Squinting against the direct moonlight, Perri watched the strange
objects for only a moment more before she nudged Halvo.
“Wake up,” she whispered urgently. “Something
is coming. I can’t see it – them – clearly. Halvo, do you hear the
noise?”
“Where?” He was wide awake and on his feet in
an instant.
Perri could see that there were three objects
flying across the sky. They appeared to be heading directly toward
the meadow. The noise they made told her what they were, but
recognition did not lessen her fear. Her eyes still on the sky, she
scrambled to her feet.
“Birds?” she cried, moving into the
protection of Halvo’s arm. “I have never seen birds so huge. They
must be dangerous.”
“I do not think so.” Halvo was amazingly
calm. “My brother told me once about the birds that live on this
planet. They are intelligent and telepathic.”
“That’s impossible!”
“Not on this world. In the Empty Sector few
things are impossible.” Dropping his arm from her shoulder Halvo
said, “Stand a little apart from me and hold out your hands as I am
doing.”
“Why?” Perri was still afraid the giant birds
would prove to be enemies. Now that they were closer she estimated
that, if one of the three were to alight before them, it would
prove to be as tall as Halvo. She could not guess how wide the
wings were.
“So they can see what we are,” Halvo said.
“Think of an island in the middle of a lake, Perri. Think of a
settlement called Home.”
“I don’t know what the colony looks like,”
she cried.
“It doesn’t matter. Just concentrate your
thoughts. The birds ought to receive some sort of message from us,
and they may pass the message on to Tarik.”
She tried to do as he wanted.
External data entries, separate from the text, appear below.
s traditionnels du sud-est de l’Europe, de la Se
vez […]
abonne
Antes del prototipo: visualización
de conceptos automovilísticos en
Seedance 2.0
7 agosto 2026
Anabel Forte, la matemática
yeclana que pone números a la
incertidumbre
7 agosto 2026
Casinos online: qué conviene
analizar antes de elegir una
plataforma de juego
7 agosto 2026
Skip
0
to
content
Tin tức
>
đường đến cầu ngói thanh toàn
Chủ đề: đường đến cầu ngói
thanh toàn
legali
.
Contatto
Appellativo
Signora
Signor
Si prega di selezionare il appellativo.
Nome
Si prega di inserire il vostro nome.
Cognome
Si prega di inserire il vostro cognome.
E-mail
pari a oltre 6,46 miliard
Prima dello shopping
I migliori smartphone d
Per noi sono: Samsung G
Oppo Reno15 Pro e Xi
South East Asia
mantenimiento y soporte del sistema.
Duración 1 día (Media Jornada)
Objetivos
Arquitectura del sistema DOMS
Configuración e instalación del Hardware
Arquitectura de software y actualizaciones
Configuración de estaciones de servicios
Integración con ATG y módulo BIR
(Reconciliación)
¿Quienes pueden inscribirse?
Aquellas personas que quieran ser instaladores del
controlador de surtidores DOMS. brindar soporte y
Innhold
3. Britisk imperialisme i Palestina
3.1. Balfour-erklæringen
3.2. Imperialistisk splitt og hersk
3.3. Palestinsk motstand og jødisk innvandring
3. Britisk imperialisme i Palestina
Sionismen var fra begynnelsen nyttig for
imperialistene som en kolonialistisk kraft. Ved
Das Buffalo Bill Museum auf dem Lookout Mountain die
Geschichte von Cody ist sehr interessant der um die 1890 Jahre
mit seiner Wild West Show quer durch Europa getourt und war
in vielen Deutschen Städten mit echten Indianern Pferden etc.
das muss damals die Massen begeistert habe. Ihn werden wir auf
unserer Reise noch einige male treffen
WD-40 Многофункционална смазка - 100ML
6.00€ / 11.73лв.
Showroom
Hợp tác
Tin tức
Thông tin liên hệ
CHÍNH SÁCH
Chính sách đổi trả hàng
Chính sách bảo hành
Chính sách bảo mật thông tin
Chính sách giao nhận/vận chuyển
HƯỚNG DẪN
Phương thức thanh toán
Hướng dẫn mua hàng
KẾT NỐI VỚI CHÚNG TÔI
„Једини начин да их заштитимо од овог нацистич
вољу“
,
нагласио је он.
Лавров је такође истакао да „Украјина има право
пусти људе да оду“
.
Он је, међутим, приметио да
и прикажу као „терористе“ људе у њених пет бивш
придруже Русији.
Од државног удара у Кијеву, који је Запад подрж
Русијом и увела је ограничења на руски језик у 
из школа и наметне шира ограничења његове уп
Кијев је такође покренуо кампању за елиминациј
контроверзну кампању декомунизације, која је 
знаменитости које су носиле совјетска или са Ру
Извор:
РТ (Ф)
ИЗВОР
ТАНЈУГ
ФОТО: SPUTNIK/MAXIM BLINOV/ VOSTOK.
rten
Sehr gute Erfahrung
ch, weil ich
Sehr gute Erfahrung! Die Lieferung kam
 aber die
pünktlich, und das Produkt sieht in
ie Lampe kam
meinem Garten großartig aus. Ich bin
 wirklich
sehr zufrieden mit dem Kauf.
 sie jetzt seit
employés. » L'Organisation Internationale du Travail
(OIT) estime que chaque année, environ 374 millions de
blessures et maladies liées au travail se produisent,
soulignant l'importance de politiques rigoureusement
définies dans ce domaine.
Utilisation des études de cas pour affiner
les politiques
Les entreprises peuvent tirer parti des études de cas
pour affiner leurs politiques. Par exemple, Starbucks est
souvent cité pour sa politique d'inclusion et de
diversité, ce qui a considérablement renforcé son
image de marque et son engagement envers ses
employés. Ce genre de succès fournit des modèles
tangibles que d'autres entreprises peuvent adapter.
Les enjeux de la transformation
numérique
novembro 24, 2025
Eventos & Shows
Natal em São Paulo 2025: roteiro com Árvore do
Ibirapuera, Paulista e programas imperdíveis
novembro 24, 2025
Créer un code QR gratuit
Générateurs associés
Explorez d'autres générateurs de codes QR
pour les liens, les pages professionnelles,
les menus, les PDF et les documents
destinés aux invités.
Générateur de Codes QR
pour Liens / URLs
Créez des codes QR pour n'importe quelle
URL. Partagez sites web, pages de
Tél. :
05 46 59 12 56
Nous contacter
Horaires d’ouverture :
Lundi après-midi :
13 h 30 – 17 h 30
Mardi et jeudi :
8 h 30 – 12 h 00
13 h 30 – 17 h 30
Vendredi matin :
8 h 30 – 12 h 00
She tried to
think of the birds as friendly creatures, though their size
frightened her. She fought to overcome her distaste for the very
idea of telepathy, which was forbidden within the Jurisdiction. Nor
could Perri deny her reluctance to be discovered by Halvo’s
brother. Still, this was what Halvo wanted. For his sake, she would
do as he asked.
Slowly the birds circled the meadow, turned,
and came back, flying closer to the ground on this second pass.
Perri imagined the lead bird was aiming itself directly at her to
attack her. Near panic, she forced herself to think of a peaceful
lake with an island in the middle of it. There would be trees on
the island and a beach, perhaps a shuttlecraft to ferry the
colonists from the island to the spaceship
Kalina
in orbit
above.
She could see it! As the lead bird flew over
her head, coming so close to her that if she had the courage to do
so she could have reached up and touched its green feathers, there
came into Pern’s mind a vivid picture of a lake, an island, even a
gray Jurisdiction shuttlecraft sitting on the white sandy beach.
There was a round white building in the very center of the island,
with a row of white columns along its circumference and a domed
roof above. Then the birds and the picture were gone. Perri saw the
three winged shapes soaring off toward the east. She stared at
them, transfixed, until they had disappeared into the night.